*** Opening of EXERCISE MATERIAL ***

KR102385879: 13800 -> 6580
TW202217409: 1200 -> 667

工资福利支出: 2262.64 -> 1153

*** Close of EXERCISE MATERIAL ***
*** Opening of EXERCISE MATERIAL ***

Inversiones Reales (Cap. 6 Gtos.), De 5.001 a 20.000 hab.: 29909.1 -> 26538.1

*** Close of EXERCISE MATERIAL ***
*** Opening of EXERCISE MATERIAL ***

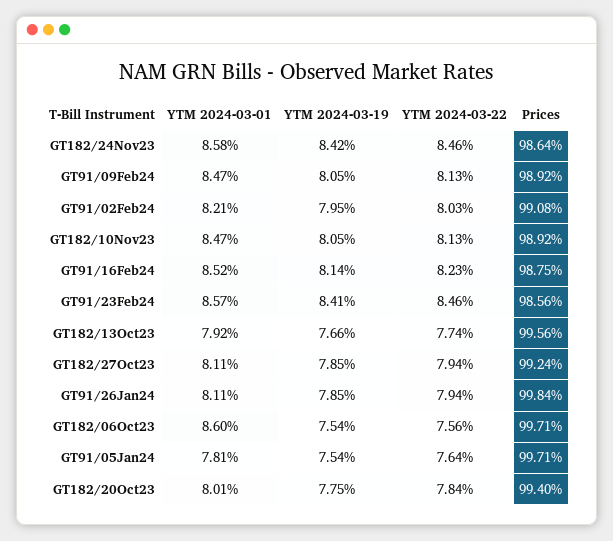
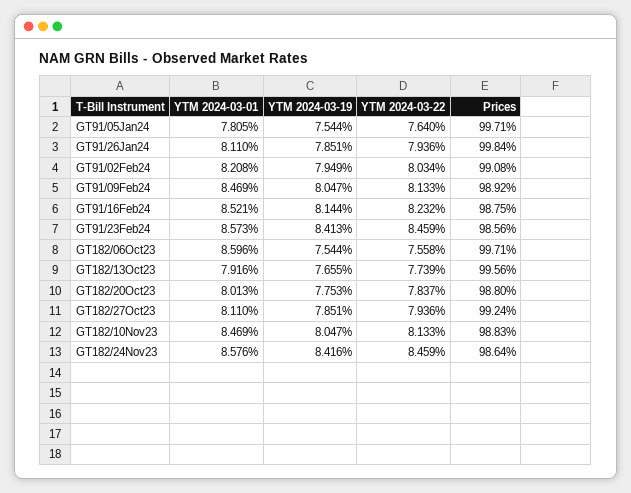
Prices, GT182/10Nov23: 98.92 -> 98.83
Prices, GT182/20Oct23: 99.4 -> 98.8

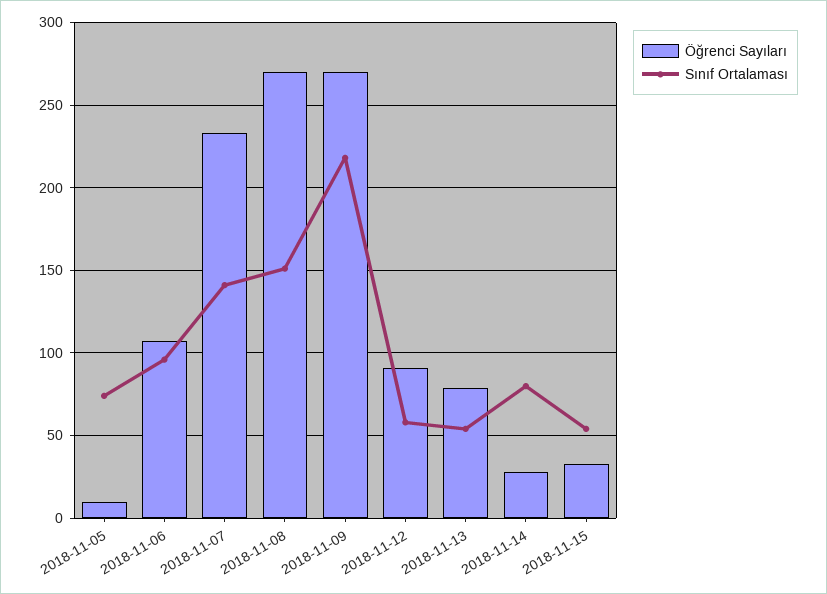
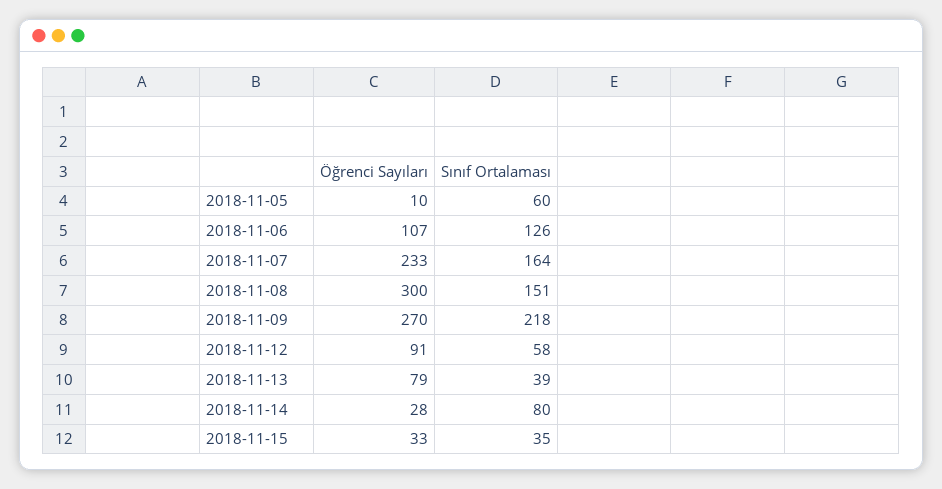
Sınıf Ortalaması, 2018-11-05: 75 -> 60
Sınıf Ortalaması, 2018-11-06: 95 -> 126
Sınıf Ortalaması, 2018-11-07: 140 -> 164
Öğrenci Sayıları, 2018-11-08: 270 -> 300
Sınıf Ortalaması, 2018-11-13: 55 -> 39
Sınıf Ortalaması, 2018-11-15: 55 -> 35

*** Close of EXERCISE MATERIAL ***

Considering only the material above, set down every line from the one with "Öğrenci Sayıları, 2018-11-08: 270 -> 300" to the one with "Sınıf Ortalaması, 2018-11-15: 55 -> 35", inclusive, exactly as written.

Öğrenci Sayıları, 2018-11-08: 270 -> 300
Sınıf Ortalaması, 2018-11-13: 55 -> 39
Sınıf Ortalaması, 2018-11-15: 55 -> 35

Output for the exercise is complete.